Souvenez-vous, il y a un peu plus d’un an, la Région bruxelloise lançait, en collaboration avec la Croix-Rouge et le Siamu, des formations baptisées Réagir face à l’urgence suite aux attentats du 22 mars. L’objectif de ces formations gratuites était d’apprendre aux citoyens à augmenter leurs chances de survie et à réagir au mieux en cas d’attentat. Au total, près de 2.000 Bruxellois avaient été formés durant six week-ends consécutifs.

Au vu du succès rencontré, la secrétaire d’État en charge de l’Aide médicale urgente, Cécile Jodogne (Défi), avait alors rapidement mis sur la table l’idée de pérenniser ce type de formations. Après de longs mois de réflexion, le projet a finalement été présenté au gouvernement bruxellois ce jeudi.

Concrètement, la formule des formations a été revisitée. Désormais, celles-ci tenteront de mieux préparer les citoyens aux situations d’urgence quotidiennes. "Les attentats ne constituent pas l’essentiel des moments de crise qui demandent une aide urgente. C’est pourquoi la formation va être plus générale. Tous les accidents de la vie dont on peut être témoin y sont repris, que cela soit à la maison, à son travail ou encore dans l’espace public comme par exemple un accident en mobylette", détaille Cécile Jodogne.

Autre nouveauté: celles-ci prendront place tous les premiers week-ends du mois, de juin à décembre, et dans un endroit fixe, à savoir à la caserne de l’Héliport. "Le samedi, les formations seront ouvertes à tous les Bruxellois alors que le dimanche sera réservé pour les mouvements de jeunesse actifs en Région bruxelloise. Il y aura, à chaque fois, deux groupes le matin et deux groupes l’après-midi", ajoute la secrétaire d’État.

Au total, chaque groupe pourra accueillir 20 personnes maximum, soit la possibilité de former 80 personnes par jour durant deux heures.

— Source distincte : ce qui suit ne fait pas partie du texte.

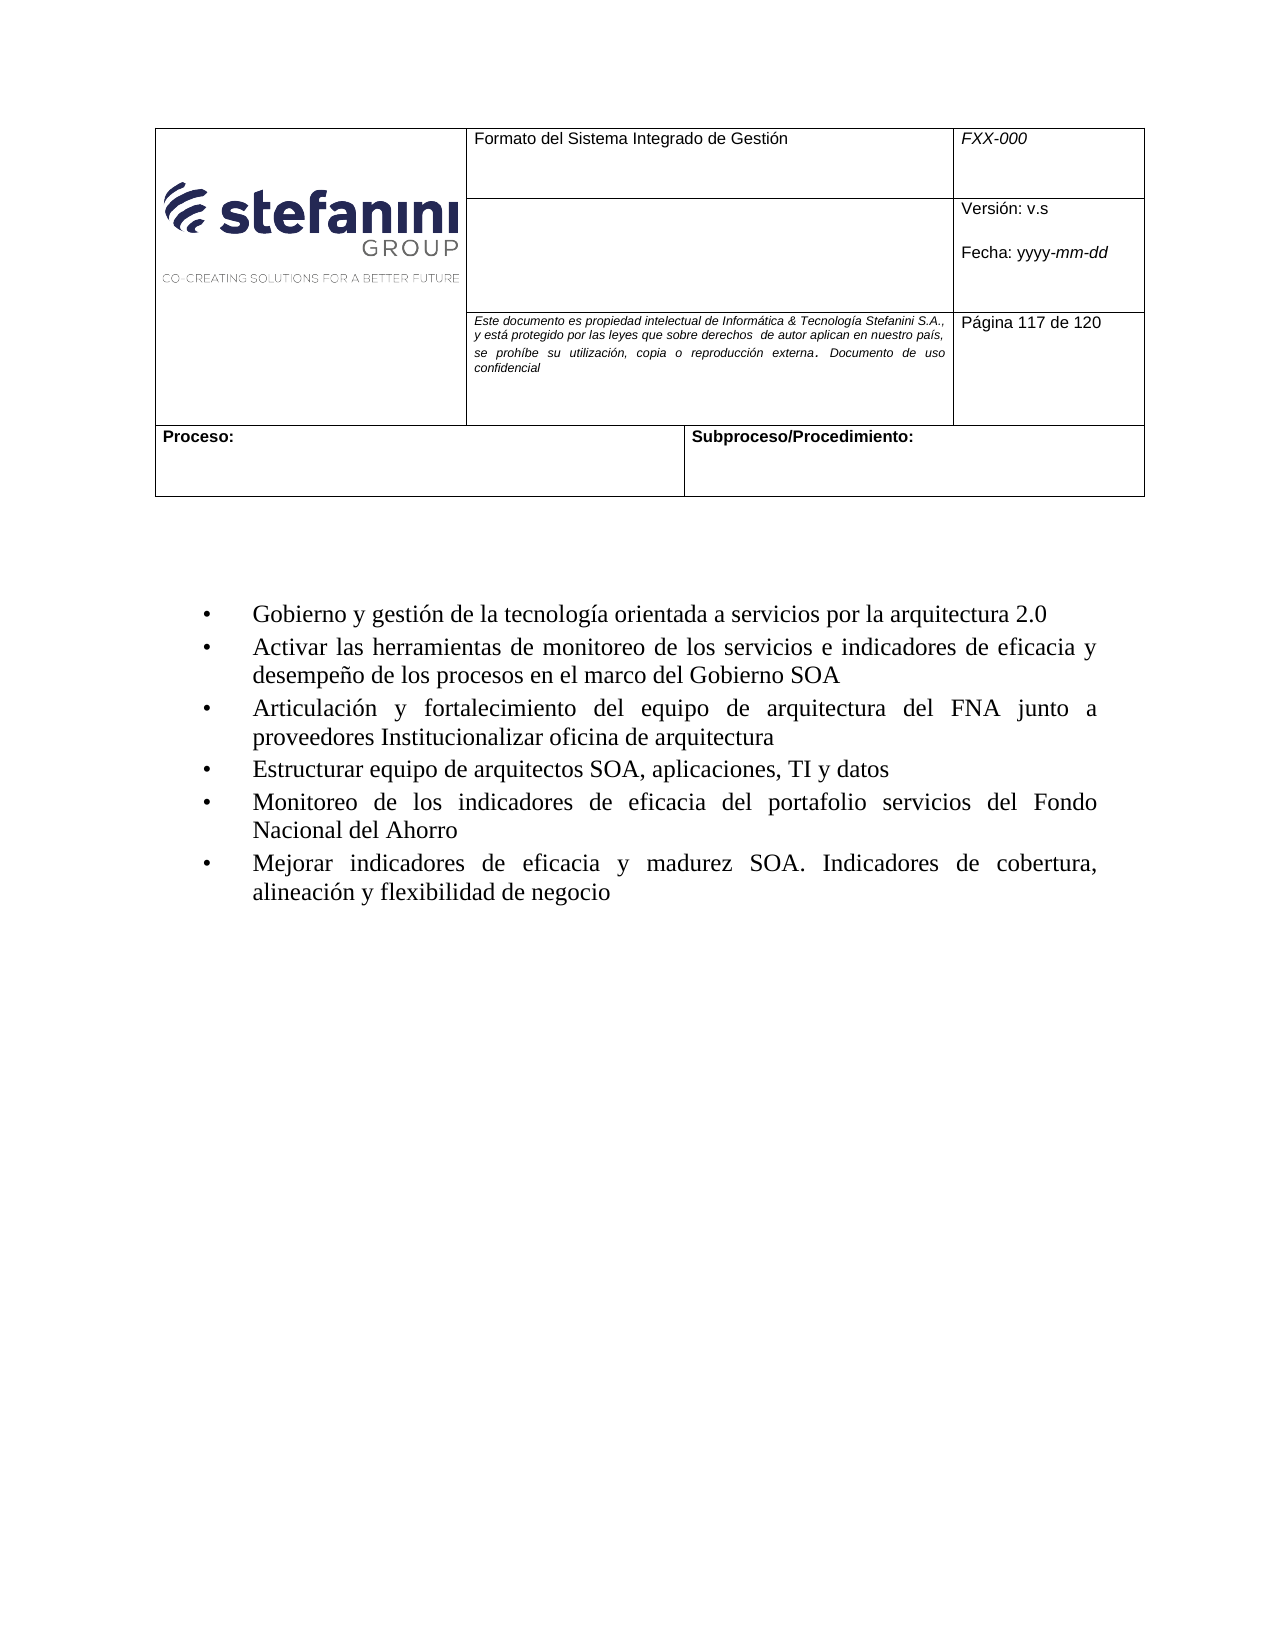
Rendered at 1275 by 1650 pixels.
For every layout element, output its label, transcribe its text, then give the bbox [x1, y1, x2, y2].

list Gobierno y gestión de la tecnología orientada a servicios por la arquitectura 2.0 [202, 599, 1098, 628]
list Estructurar equipo de arquitectos SOA, aplicaciones, TI y datos [202, 754, 1098, 783]
list Mejorar indicadores de eficacia y madurez SOA. Indicadores de cobertura, alineación y flexibilidad de negocio [202, 848, 1098, 906]
picture [162, 182, 460, 286]
list Articulación y fortalecimiento del equipo de arquitectura del FNA junto a proveedores Institucionalizar oficina de arquitectura [202, 693, 1098, 751]
list Activar las herramientas de monitoreo de los servicios e indicadores de eficacia y desempeño de los procesos en el marco del Gobierno SOA [202, 632, 1098, 689]
list Monitoreo de los indicadores de eficacia del portafolio servicios del Fondo Nacional del Ahorro [202, 787, 1098, 844]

Cette année, les formations seront dispensées par la Croix-Rouge, les pompiers bruxellois mais aussi par l’Institut de formation en aide médicale urgente (IFAMU).

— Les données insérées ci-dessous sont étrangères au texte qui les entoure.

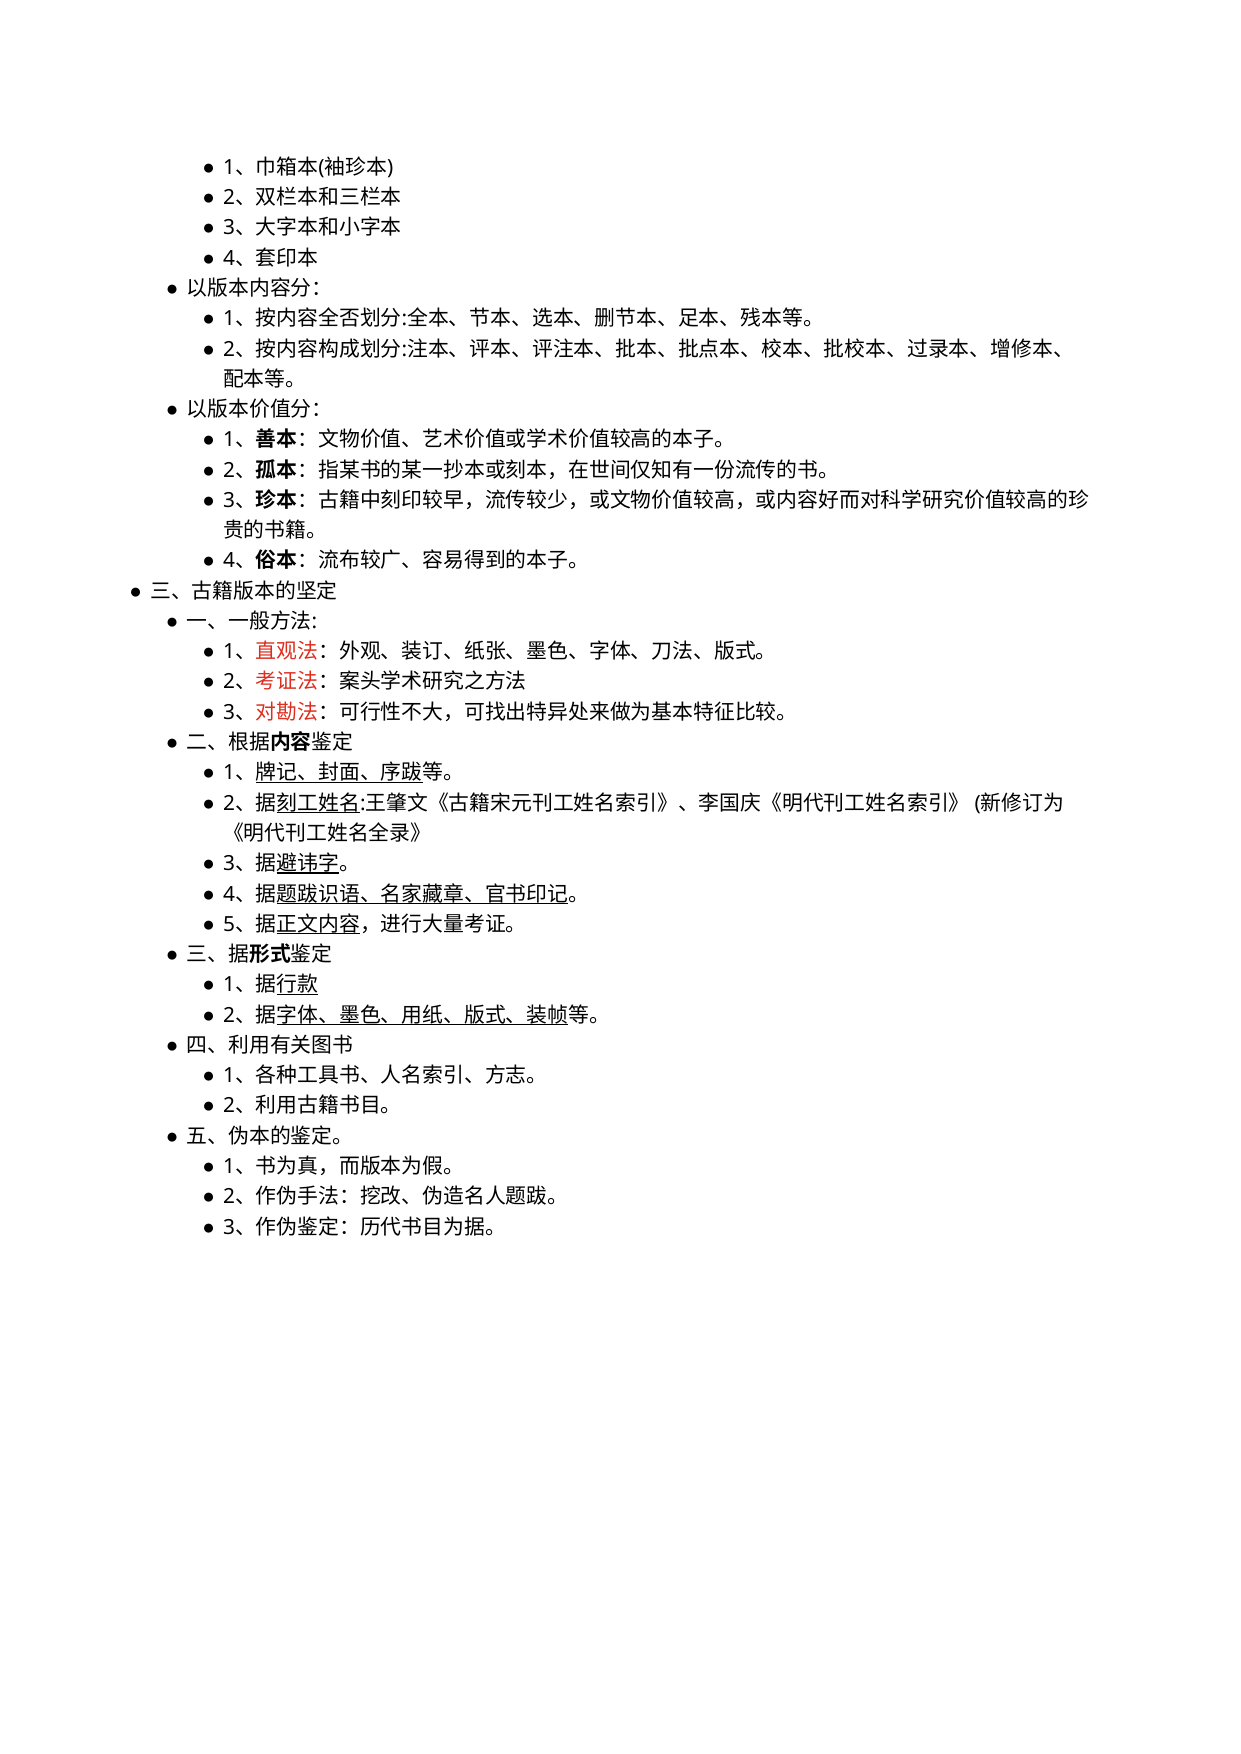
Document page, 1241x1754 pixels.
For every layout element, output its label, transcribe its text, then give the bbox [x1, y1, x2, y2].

list 1、各种工具书、人名索引、方志。 [202, 1058, 1090, 1089]
list 2、按内容构成划分:注本、评本、评注本、批本、批点本、校本、批校本、过录本、增修本、配本等。 [202, 332, 1090, 392]
list 五、伪本的鉴定。 [166, 1119, 1090, 1149]
list 2、双栏本和三栏本 [202, 180, 1090, 211]
list 以版本内容分： [166, 271, 1090, 301]
list 1、牌记、封面、序跋等。 [202, 756, 1090, 786]
list 四、利用有关图书 [166, 1028, 1090, 1058]
list 4、据题跋识语、名家藏章、官书印记。 [202, 877, 1090, 907]
list 3、珍本：古籍中刻印较早，流传较少，或文物价值较高，或内容好而对科学研究价值较高的珍贵的书籍。 [202, 483, 1090, 544]
list 2、据刻工姓名:王肇文《古籍宋元刊工姓名索引》、李国庆《明代刊工姓名索引》 (新修订为《明代刊工姓名全录》 [202, 786, 1090, 846]
list 2、孤本：指某书的某一抄本或刻本，在世间仅知有一份流传的书。 [202, 453, 1090, 483]
list 1、书为真，而版本为假。 [202, 1149, 1090, 1179]
list 一、一般方法: [166, 604, 1090, 634]
list 4、俗本：流布较广、容易得到的本子。 [202, 544, 1090, 574]
list 4、套印本 [202, 241, 1090, 271]
list 二、根据内容鉴定 [166, 725, 1090, 756]
list 1、巾箱本(袖珍本) [202, 150, 1090, 180]
list 3、对勘法：可行性不大，可找出特异处来做为基本特征比较。 [202, 695, 1090, 725]
list 3、作伪鉴定：历代书目为据。 [202, 1210, 1090, 1240]
list 1、善本：文物价值、艺术价值或学术价值较高的本子。 [202, 422, 1090, 453]
list 3、大字本和小字本 [202, 211, 1090, 241]
list 2、作伪手法：挖改、伪造名人题跋。 [202, 1179, 1090, 1210]
list 5、据正文内容，进行大量考证。 [202, 907, 1090, 937]
list 1、直观法：外观、装订、纸张、墨色、字体、刀法、版式。 [202, 634, 1090, 665]
list 2、利用古籍书目。 [202, 1089, 1090, 1119]
list 2、据字体、墨色、用纸、版式、装帧等。 [202, 998, 1090, 1028]
list 1、据行款 [202, 968, 1090, 998]
list 2、考证法：案头学术研究之方法 [202, 665, 1090, 695]
list 1、按内容全否划分:全本、节本、选本、删节本、足本、残本等。 [202, 301, 1090, 332]
list 以版本价值分： [166, 392, 1090, 422]
list 三、据形式鉴定 [166, 937, 1090, 968]
list 3、据避讳字。 [202, 846, 1090, 877]
list 三、古籍版本的坚定 [129, 574, 1090, 604]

Grâce au site internet www.reagir-urgence.brussels, qui devrait être mis en ligne ce vendredi, les participants auront l’occasion de s’inscrire au préalable. Le premier arrivé sera le premier servi.

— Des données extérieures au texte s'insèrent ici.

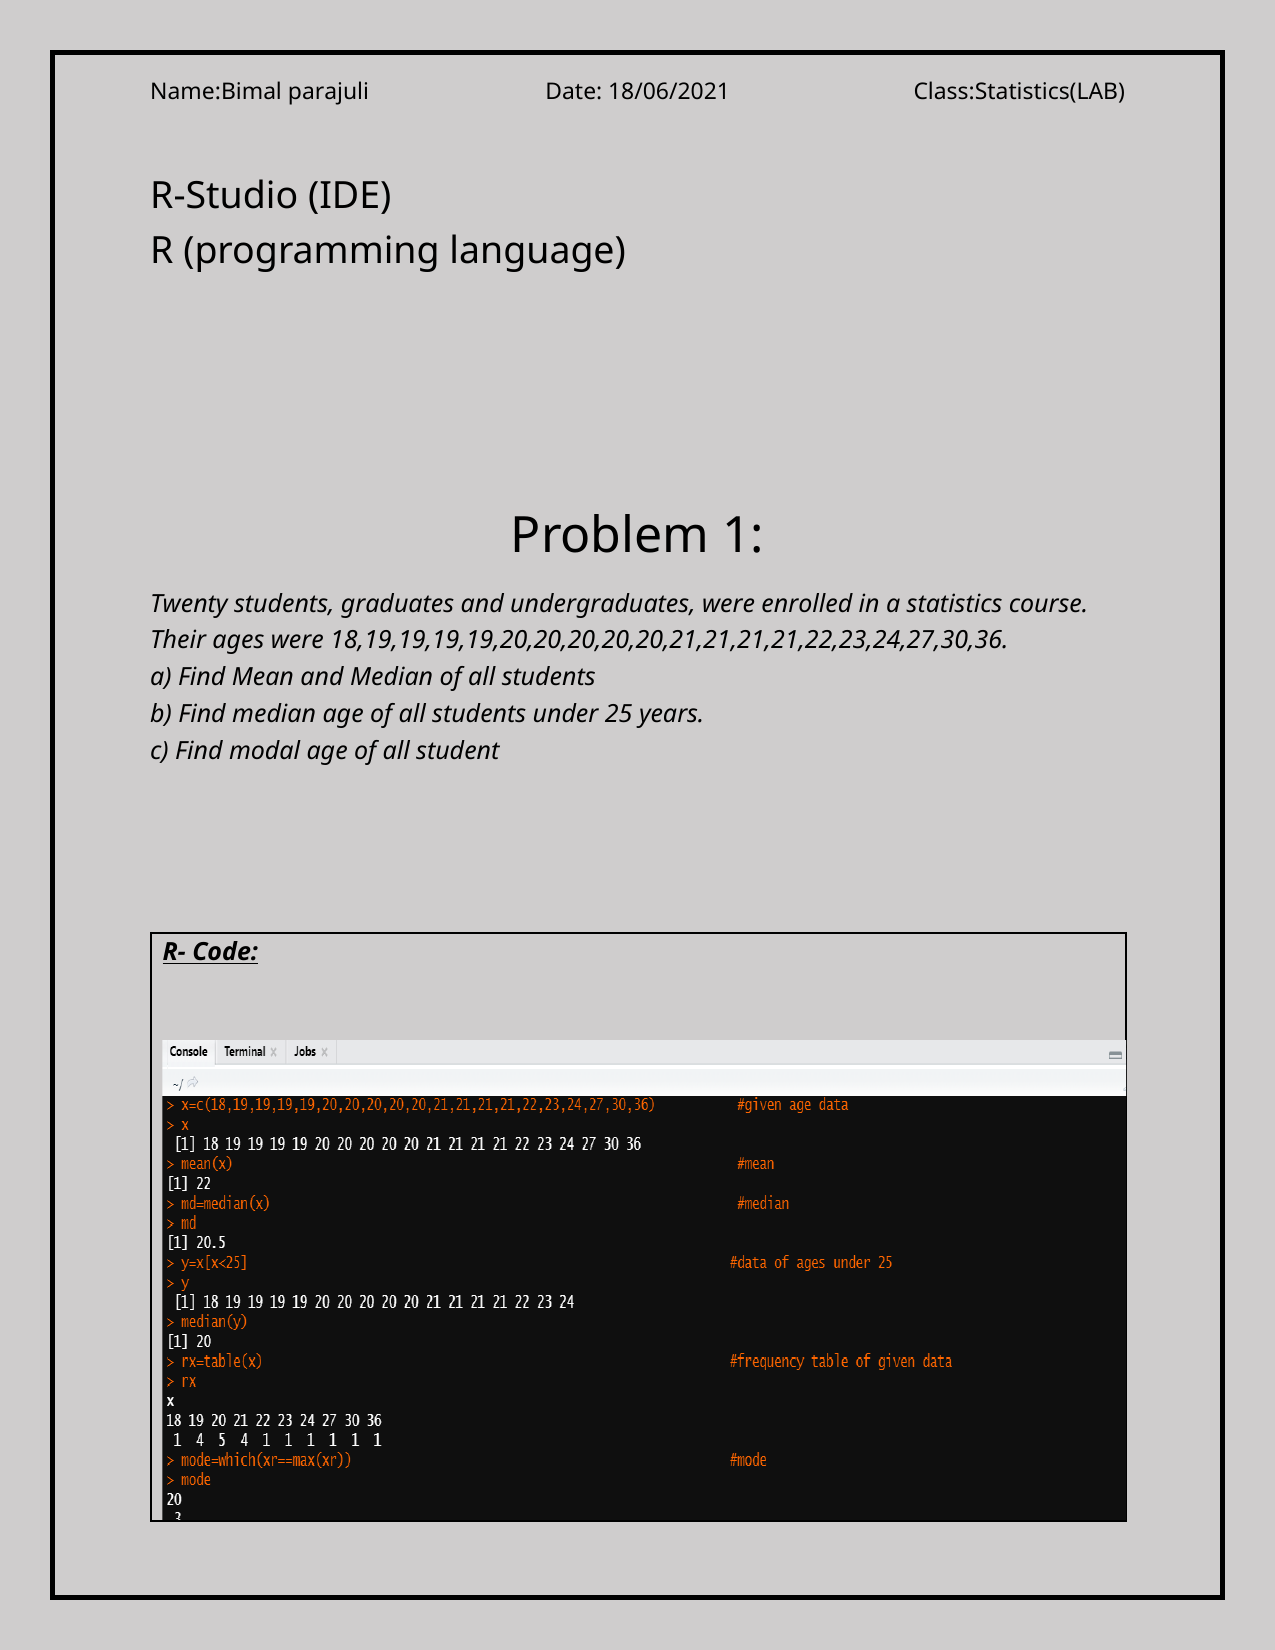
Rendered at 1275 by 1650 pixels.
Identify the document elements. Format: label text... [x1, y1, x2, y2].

picture [162, 1040, 1127, 1520]
text a) Find Mean and Median of all students [150, 659, 1125, 693]
text c) Find modal age of all student [150, 732, 1125, 767]
text Twenty students, graduates and undergraduates, were enrolled in a statistics course. Their ages were 18,19,19,19,19,20,20,20,20,20,21,21,21,21,22,23,24,27,30,36. [150, 585, 1125, 656]
title Problem 1: [150, 499, 1125, 567]
title R (programming language) [150, 224, 1125, 275]
title R-Studio (IDE) [150, 169, 1125, 220]
text b) Find median age of all students under 25 years. [150, 696, 1125, 730]
table_header R- Code: [152, 934, 1125, 1520]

L’âge minimum des participants a, quant à lui, été revu à la baisse, passant de 15 à 12 ans. "J’ai été interpellé plusieurs fois par de jeunes adolescents souhaitant participer et par des parents désirant venir avec leurs enfants. La Croix-Rouge réfléchissait aussi à abaisser l’âge des formations et donc nous avons décidé d’accepter les jeunes à partir de 12 ans car nous leur apprenons des gestes de base", dévoile Cécile Jodogne.

Avec ces formations, la secrétaire d’État espère inciter les citoyens à passer leur brevet de premiers secours. Une méthode qui avait déjà porté ses fruits puisque suite aux formations de l’année dernière, la Croix-Rouge avait enregistré une hausse non négligeable des demandes pour les brevets de secourisme (voir ci-contre).